J’obéis, et il vit que je portais des vêtements de nuit. Cela, je crois, n’avait pas été prévu dans ses instructions, et pendant un instant au cours duquel je restai devant lui à bâiller, il dut se livrer à un débat intérieur. « Habille-toi », dit-il enfin. « Coiffe-toi. »
Je fis ce qu’il me demandait. Je remis le pantalon de velours noir que j’avais porté la veille mais (guidé par un quelconque instinct) je pris une chemise propre.

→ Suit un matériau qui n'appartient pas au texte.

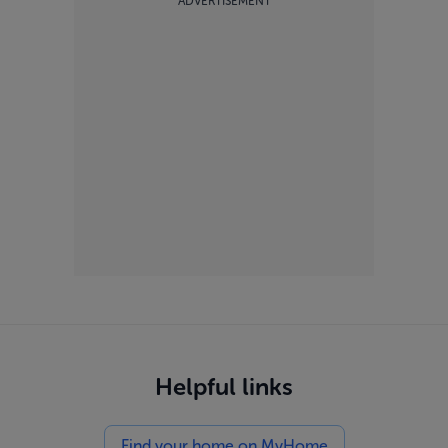
ADVERTISEMENT
Helpful links
Find your home on MyHome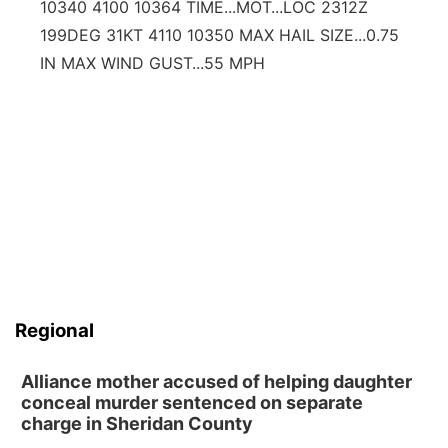
10340 4100 10364 TIME...MOT...LOC 2312Z
199DEG 31KT 4110 10350 MAX HAIL SIZE...0.75
IN MAX WIND GUST...55 MPH
Regional
Alliance mother accused of helping daughter
conceal murder sentenced on separate
charge in Sheridan County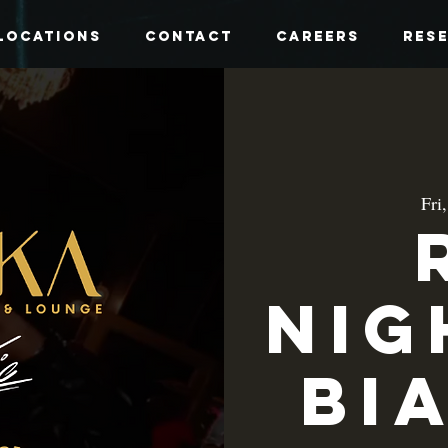
Locations
Contact
Careers
Res
Fri
Nig
Bi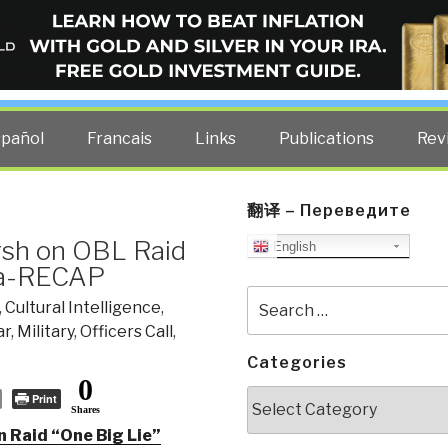
ELLIGENCE BLOG
other costs — curated by former US spy Robert David Steele.
spañol
Francais
Links
Publications
Rev
翻译 – Переведите
sh on OBL Raid
English
eta-RECAP
Search
,
Cultural Intelligence
,
for:
ar
,
Military
,
Officers Call
,
Categories
0
Categories
Print
Shares
 Raid “One Big Lie”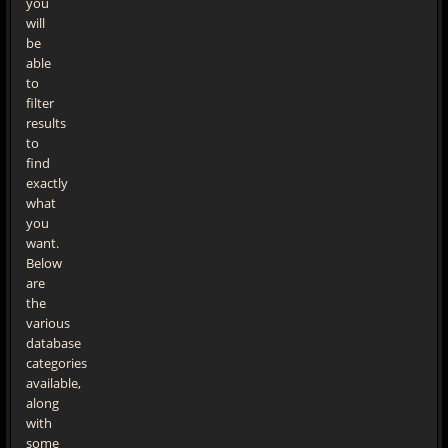
you
will
be
able
to
filter
results
to
find
exactly
what
you
want.
Below
are
the
various
database
categories
available,
along
with
some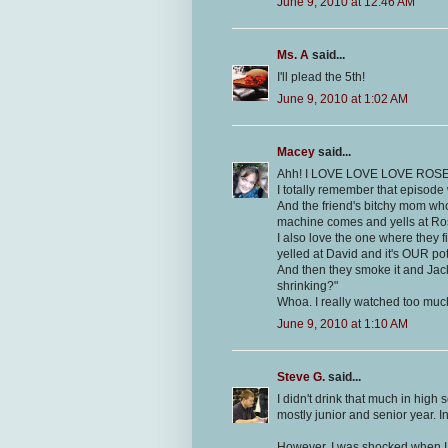
June 9, 2010 at 12:46 AM
Ms. A
said...
I'll plead the 5th!
June 9, 2010 at 1:02 AM
Macey
said...
Ahh! I LOVE LOVE LOVE ROS
I totally remember that episode 
And the friend's bitchy mom wh
machine comes and yells at R
I also love the one where they fi
yelled at David and it's OUR po
And then they smoke it and Jacki
shrinking?"
Whoa. I really watched too much
June 9, 2010 at 1:10 AM
Steve G.
said...
I didn't drink that much in high
mostly junior and senior year. I
However, I was shocked when I 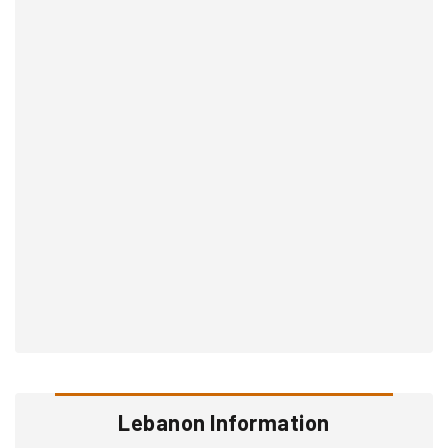
Lebanon Information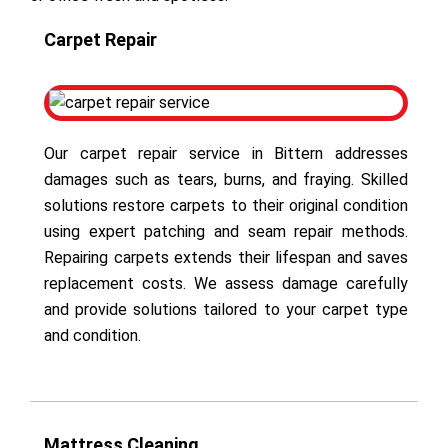
Carpet Repair
Our carpet repair service in Bittern addresses
damages such as tears, burns, and fraying. Skilled
solutions restore carpets to their original condition
using expert patching and seam repair methods.
Repairing carpets extends their lifespan and saves
replacement costs. We assess damage carefully
and provide solutions tailored to your carpet type
and condition.
Mattress Cleaning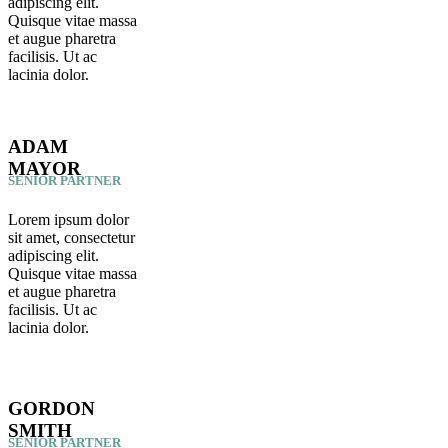
adipiscing elit.
Quisque vitae massa
et augue pharetra
facilisis. Ut ac
lacinia dolor.
ADAM
MAYOR
SENIOR PARTNER
Lorem ipsum dolor
sit amet, consectetur
adipiscing elit.
Quisque vitae massa
et augue pharetra
facilisis. Ut ac
lacinia dolor.
GORDON
SMITH
SENIOR PARTNER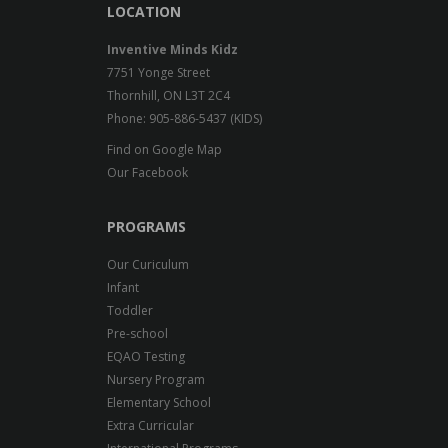
LOCATION
Inventive Minds Kidz
7751 Yonge Street
Thornhill, ON L3T 2C4
Phone: 905-886-5437 (KIDS)
Find on Google Map
Our Facebook
PROGRAMS
Our Curiculum
Infant
Toddler
Pre-school
EQAO Testing
Nursery Program
Elementary School
Extra Curricular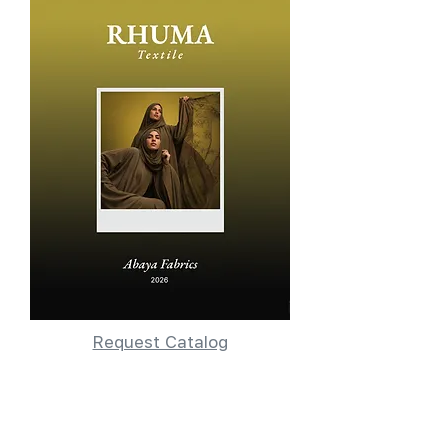
Request Catalog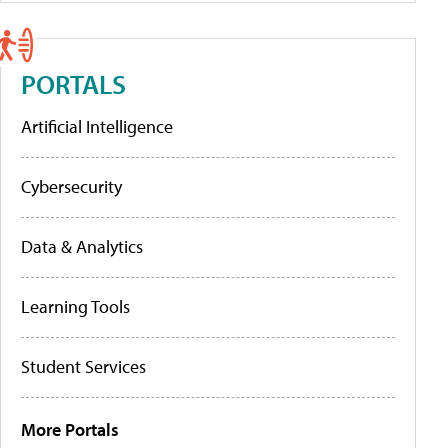
PORTALS
Artificial Intelligence
Cybersecurity
Data & Analytics
Learning Tools
Student Services
More Portals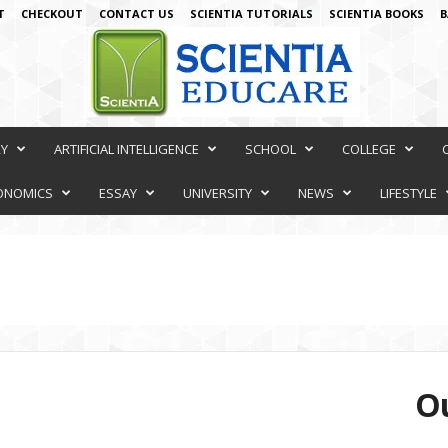
T
CHECKOUT
CONTACT US
SCIENTIA TUTORIALS
SCIENTIA BOOKS
B
RY
ARTIFICIAL INTELLIGENCE
SCHOOL
COLLEGE
ONOMICS
ESSAY
UNIVERSITY
NEWS
LIFESTYLE
Ou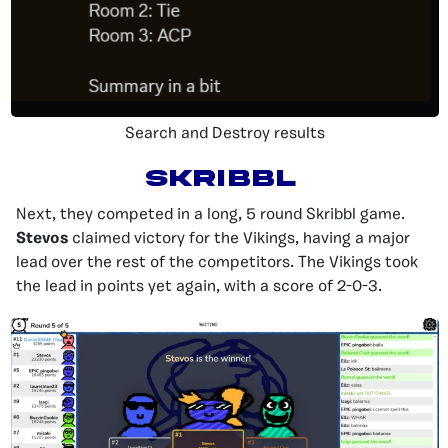
Search and Destroy results
Skribbl
Next, they competed in a long, 5 round Skribbl game.
Stevos
claimed victory for the Vikings, having a major
lead over the rest of the competitors. The Vikings took
the lead in points yet again, with a score of 2-0-3.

La pièce où il me conduisit alors (par des corridors tortueux vides maintenant des derniers clients, et d’autres, sentant le moisi et les crottes de rats, où les clients n’étaient jamais admis) était la bibliothèque de mon père, celle qui avait la grande porte sculptée devant laquelle j’avais reçu les confidences chuchotées de la dame en rose. Je n’y étais jamais entré, mais quand mon guide frappa quelques coups discrets sur la porte elle pivota vers l’intérieur et je me trouvai dans la bibliothèque avant de m’être rendu compte de ce qui s’était passé.